One of the most interesting ways in which the Historical Thesaurus can be used in the Linguistic DNA project is to contrast the concepts constructed by the parser with the categories of the Thesaurus. This will allow the team to identify where the automatically identified concepts and their associated lexis accord with the decisions made manually by a team of lexicographers. Differences will, therefore, potentially provide areas for further research, perhaps indicating facets of the parser which can be improved or instigating evaluation of lexicographical data in light of the findings from the EEBO and ECCO textual corpora.
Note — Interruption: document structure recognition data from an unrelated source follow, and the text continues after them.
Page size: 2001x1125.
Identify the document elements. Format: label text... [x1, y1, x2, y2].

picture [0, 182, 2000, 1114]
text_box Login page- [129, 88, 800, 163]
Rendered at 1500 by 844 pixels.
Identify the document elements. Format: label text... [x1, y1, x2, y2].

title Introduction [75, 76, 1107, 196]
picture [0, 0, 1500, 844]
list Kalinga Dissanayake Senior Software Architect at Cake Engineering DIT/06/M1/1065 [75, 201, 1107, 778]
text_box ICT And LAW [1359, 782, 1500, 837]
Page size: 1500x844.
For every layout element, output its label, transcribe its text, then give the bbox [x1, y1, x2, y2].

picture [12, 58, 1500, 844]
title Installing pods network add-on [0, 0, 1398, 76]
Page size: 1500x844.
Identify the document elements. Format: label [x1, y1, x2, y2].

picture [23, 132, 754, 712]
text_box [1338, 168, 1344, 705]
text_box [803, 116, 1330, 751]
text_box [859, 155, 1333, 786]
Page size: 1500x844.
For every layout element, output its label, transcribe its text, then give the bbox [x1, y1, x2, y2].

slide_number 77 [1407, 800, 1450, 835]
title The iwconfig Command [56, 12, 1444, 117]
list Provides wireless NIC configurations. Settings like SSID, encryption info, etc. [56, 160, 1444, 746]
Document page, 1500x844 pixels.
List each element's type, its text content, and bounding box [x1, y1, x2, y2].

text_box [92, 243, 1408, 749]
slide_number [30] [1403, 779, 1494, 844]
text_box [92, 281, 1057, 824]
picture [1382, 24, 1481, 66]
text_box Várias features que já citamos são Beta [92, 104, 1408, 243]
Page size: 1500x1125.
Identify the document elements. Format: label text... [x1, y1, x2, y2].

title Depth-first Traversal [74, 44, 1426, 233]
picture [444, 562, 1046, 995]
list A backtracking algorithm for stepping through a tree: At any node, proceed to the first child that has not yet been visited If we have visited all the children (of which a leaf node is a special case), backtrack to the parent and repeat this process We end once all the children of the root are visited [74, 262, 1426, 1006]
The Glasgow-based team working on Research Theme 3 is also interested in approaching the Thesaurus categories from a more statistical viewpoint, looking for significant shifts in the size of the vocabulary associated with Thesaurus semantic categories, investigating the words involved in the context of their use in EEBO.
These are strong starting points for the use of the Historical Thesaurus as part of the investigation procedures of the Linguistic DNA project, though they are not exhaustive and the project team is always open to new angles of employing EEBO data and Thesaurus data in combination.